Collected data:
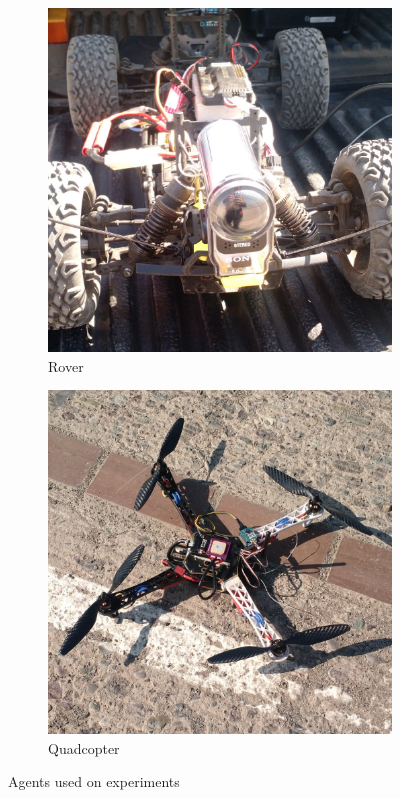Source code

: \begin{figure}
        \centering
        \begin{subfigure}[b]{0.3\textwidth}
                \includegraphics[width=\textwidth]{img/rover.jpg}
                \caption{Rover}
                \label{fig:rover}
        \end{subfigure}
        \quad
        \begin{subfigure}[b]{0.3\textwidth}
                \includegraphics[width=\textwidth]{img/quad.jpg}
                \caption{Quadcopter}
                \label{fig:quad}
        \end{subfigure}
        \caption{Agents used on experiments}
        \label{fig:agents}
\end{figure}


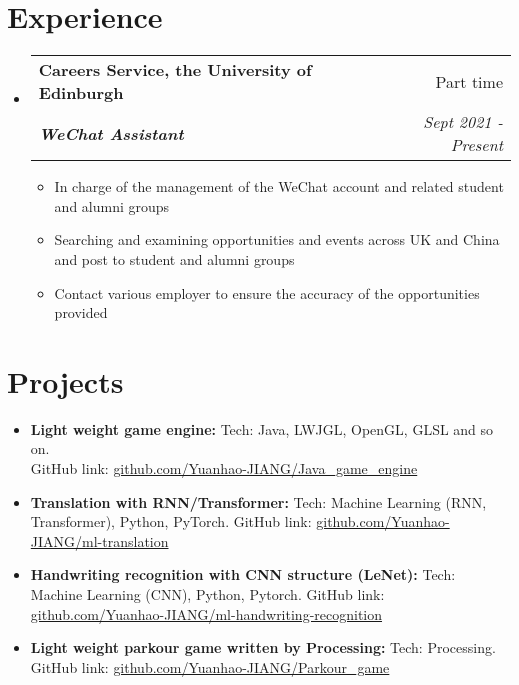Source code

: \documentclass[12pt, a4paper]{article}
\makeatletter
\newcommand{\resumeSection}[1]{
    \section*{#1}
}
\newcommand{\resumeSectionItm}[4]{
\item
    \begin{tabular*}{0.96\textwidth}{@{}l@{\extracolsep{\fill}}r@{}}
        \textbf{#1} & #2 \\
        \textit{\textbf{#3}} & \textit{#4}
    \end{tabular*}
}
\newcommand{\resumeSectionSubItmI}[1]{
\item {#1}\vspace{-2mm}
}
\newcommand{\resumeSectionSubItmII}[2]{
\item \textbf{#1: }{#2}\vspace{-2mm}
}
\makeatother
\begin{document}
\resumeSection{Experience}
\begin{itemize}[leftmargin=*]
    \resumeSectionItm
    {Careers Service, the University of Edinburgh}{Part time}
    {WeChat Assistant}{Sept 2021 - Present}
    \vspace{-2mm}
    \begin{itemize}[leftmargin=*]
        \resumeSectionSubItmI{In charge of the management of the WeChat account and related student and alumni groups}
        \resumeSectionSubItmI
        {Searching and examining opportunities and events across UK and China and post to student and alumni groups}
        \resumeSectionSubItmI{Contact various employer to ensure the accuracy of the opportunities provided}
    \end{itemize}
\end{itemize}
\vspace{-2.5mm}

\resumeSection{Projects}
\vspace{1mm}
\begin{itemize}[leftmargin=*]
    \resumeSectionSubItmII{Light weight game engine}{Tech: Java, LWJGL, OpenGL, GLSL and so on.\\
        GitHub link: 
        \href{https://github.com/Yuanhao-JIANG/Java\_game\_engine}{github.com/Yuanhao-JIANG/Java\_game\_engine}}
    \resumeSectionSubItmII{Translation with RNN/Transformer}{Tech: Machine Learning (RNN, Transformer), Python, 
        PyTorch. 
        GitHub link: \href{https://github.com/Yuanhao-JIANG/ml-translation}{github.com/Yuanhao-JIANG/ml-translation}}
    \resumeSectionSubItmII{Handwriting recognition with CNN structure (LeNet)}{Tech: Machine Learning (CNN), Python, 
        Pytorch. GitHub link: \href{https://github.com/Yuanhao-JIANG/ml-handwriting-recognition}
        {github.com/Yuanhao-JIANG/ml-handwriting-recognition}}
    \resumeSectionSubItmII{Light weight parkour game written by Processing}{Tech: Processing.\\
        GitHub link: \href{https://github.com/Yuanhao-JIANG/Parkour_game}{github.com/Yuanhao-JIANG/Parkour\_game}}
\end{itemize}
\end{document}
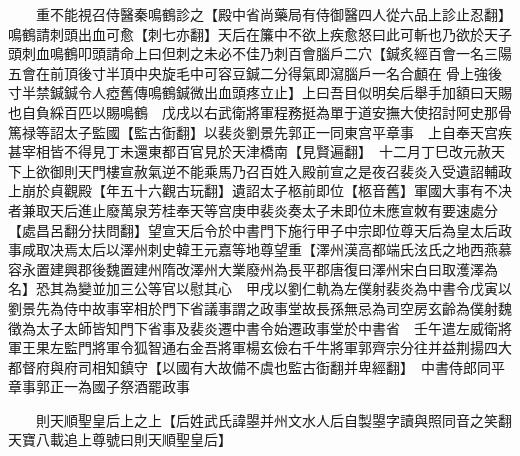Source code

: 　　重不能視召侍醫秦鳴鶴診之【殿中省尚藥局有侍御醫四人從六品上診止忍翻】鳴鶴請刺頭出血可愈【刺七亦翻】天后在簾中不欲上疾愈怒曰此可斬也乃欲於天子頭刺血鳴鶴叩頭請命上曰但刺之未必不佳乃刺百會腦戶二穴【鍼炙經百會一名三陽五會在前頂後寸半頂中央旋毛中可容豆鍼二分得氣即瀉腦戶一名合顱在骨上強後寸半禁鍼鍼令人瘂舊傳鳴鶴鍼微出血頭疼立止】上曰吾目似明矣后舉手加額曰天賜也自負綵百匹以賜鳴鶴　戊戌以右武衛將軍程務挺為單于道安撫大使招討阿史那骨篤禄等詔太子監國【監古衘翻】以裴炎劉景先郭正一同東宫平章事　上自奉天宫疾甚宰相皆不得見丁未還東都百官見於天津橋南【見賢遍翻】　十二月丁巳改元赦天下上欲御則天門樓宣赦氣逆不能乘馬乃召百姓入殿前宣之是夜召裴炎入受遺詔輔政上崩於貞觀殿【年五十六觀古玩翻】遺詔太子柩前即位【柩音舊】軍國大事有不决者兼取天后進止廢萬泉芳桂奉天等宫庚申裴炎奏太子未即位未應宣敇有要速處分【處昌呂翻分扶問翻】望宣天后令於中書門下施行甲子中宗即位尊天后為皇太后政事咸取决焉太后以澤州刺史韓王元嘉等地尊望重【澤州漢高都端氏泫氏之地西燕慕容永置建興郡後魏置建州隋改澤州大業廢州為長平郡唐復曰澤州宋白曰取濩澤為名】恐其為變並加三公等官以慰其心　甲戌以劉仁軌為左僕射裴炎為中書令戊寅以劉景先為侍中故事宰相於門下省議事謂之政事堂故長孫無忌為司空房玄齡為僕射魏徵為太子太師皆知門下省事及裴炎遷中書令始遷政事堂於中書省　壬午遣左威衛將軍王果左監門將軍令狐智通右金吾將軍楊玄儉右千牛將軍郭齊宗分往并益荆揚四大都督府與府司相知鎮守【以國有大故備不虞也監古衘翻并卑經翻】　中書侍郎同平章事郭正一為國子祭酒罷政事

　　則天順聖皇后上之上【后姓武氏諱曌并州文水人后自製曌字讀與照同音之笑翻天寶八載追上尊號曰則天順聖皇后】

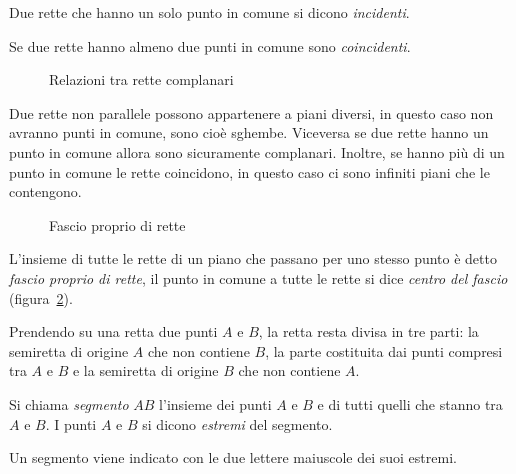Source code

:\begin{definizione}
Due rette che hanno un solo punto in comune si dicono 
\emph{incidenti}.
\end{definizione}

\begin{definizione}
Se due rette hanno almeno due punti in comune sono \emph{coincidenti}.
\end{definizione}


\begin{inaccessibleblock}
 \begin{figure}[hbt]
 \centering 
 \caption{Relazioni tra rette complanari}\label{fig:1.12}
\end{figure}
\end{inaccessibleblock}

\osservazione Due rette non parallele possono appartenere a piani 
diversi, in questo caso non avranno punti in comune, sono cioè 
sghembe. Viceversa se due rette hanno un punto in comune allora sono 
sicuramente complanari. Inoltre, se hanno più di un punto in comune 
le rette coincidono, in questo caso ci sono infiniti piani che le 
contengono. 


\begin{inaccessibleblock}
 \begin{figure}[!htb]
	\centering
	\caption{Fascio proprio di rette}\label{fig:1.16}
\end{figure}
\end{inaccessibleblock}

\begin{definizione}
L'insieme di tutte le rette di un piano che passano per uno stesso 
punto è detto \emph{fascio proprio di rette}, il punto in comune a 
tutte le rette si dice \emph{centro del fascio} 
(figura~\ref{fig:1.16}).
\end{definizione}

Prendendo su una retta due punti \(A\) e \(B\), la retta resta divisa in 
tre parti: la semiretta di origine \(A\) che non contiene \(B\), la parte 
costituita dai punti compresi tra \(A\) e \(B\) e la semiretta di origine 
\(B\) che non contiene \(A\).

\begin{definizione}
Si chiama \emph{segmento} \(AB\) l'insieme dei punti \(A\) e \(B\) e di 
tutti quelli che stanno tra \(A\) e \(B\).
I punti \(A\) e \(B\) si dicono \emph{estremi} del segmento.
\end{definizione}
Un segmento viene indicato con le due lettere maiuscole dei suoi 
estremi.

● Instructions for the task
Among the entries above, copy exactly only the lines starting with the one containing "sicuramente complanari. Inoltre, se" and going through the one containing "tutti quelli che stanno tra \(A\) e \(B\).", both ends included.

● Solution to the problem
sicuramente complanari. Inoltre, se hanno più di un punto in comune 
le rette coincidono, in questo caso ci sono infiniti piani che le 
contengono. 


\begin{inaccessibleblock}
 \begin{figure}[!htb]
	\centering
	\caption{Fascio proprio di rette}\label{fig:1.16}
\end{figure}
\end{inaccessibleblock}

\begin{definizione}
L'insieme di tutte le rette di un piano che passano per uno stesso 
punto è detto \emph{fascio proprio di rette}, il punto in comune a 
tutte le rette si dice \emph{centro del fascio} 
(figura~\ref{fig:1.16}).
\end{definizione}

Prendendo su una retta due punti \(A\) e \(B\), la retta resta divisa in 
tre parti: la semiretta di origine \(A\) che non contiene \(B\), la parte 
costituita dai punti compresi tra \(A\) e \(B\) e la semiretta di origine 
\(B\) che non contiene \(A\).

\begin{definizione}
Si chiama \emph{segmento} \(AB\) l'insieme dei punti \(A\) e \(B\) e di 
tutti quelli che stanno tra \(A\) e \(B\).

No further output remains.